Everything just ‘is’


One way of reflecting on the actions of the Universe is that everything just ‘is’.

What I mean by that is that actions and experiences are not directed at us either to reward us or to punish us. Everything just ‘is’ according to nature’s laws.

The main purpose of the Universe is creation and with the emotion of love we are able to contribute to this creation; if the purpose were only destruction there would be no rebirth. With creation comes inevitable change and the movement from one state to another. We readily accept that autumn follows summer, that seeds turn into trees and that fruit rots after it has ripened. Sometimes we are not so keen to accept the change that affects our own existence.

Our gift of reason is partly to blame, since for all its advantages it has also enabled us to pass judgement. We are able to determine whether things are bad or whether they are good, and this realisation can shape our lives for the better or for the worse.

If we can strive to accept that everything just ‘is’, we can allow ourselves to follow the flow of our inner truth; a truth that connects us all.

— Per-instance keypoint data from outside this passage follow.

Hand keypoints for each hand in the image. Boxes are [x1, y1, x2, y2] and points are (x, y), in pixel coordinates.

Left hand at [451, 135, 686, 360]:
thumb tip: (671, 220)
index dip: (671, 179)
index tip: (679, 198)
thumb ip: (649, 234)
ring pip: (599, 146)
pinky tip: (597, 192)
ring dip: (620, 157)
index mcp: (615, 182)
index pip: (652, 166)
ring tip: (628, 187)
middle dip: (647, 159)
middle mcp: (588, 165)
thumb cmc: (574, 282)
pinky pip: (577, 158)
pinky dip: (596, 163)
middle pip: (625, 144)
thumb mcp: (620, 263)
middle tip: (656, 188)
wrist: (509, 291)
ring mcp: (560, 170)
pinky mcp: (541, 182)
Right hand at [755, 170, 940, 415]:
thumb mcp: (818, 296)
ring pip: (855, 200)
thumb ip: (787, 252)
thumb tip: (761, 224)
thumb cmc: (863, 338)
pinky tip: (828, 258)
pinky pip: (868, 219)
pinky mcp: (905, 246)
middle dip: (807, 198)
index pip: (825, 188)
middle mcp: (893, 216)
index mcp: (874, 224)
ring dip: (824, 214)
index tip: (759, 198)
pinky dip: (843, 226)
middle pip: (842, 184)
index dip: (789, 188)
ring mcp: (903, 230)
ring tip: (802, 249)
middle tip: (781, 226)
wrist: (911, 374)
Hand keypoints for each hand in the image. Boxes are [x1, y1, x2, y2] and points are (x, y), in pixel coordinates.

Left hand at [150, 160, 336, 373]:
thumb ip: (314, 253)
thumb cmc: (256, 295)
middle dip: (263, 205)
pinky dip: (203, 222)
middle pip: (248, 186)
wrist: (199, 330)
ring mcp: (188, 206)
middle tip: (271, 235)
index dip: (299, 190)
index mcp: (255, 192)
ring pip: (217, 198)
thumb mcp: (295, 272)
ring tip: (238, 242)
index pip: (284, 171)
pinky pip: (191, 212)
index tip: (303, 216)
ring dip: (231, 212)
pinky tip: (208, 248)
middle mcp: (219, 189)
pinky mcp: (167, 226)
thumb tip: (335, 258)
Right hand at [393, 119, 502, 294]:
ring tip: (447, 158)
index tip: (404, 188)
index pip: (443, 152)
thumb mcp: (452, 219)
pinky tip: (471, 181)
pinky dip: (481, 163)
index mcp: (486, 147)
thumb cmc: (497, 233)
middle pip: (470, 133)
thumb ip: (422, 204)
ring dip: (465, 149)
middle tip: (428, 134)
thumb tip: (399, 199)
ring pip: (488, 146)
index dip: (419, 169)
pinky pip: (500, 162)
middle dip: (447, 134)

2 thoughts on “Everything just ‘is’

  1. Pete

    Love those thoughts

    We cannot help reacting “in the moment” when we feel someone has acted negatively towards us. What is critical however, is what we do next.

    Do we hold on to those negative thoughts and emotions and start to build up a bank of antipathy towards those people/organisations because we think they “have it in for us”?

    Or do we accept the reality, that it is actually very rarely that anyone sets out to put us down? Most of the time individual or organisations actions towards us are driven by a myriad of other forces that we cannot see or comprehend, we just feel the net result of all of those actions and can take it “personally”

    If we always form a fixed view of people based purely on our brief interactions with them, we run the risk of alienating people or preventing potentially beneficial relationships to develop.


  2. That’s very true Pete. We don’t have the power to look into people’s souls and therefore we cannot always understand the motivation behind their actions.

    Marcus Aurelius writes about this in his philosophical work ‘Meditations’. He argues that since judgements are only made in our minds, and not in the realty of nature, if we are able to dismiss the thinking that has created the judgement the judgement no longer exists.

    We have the power to create our own reality through the quality of our own thinking.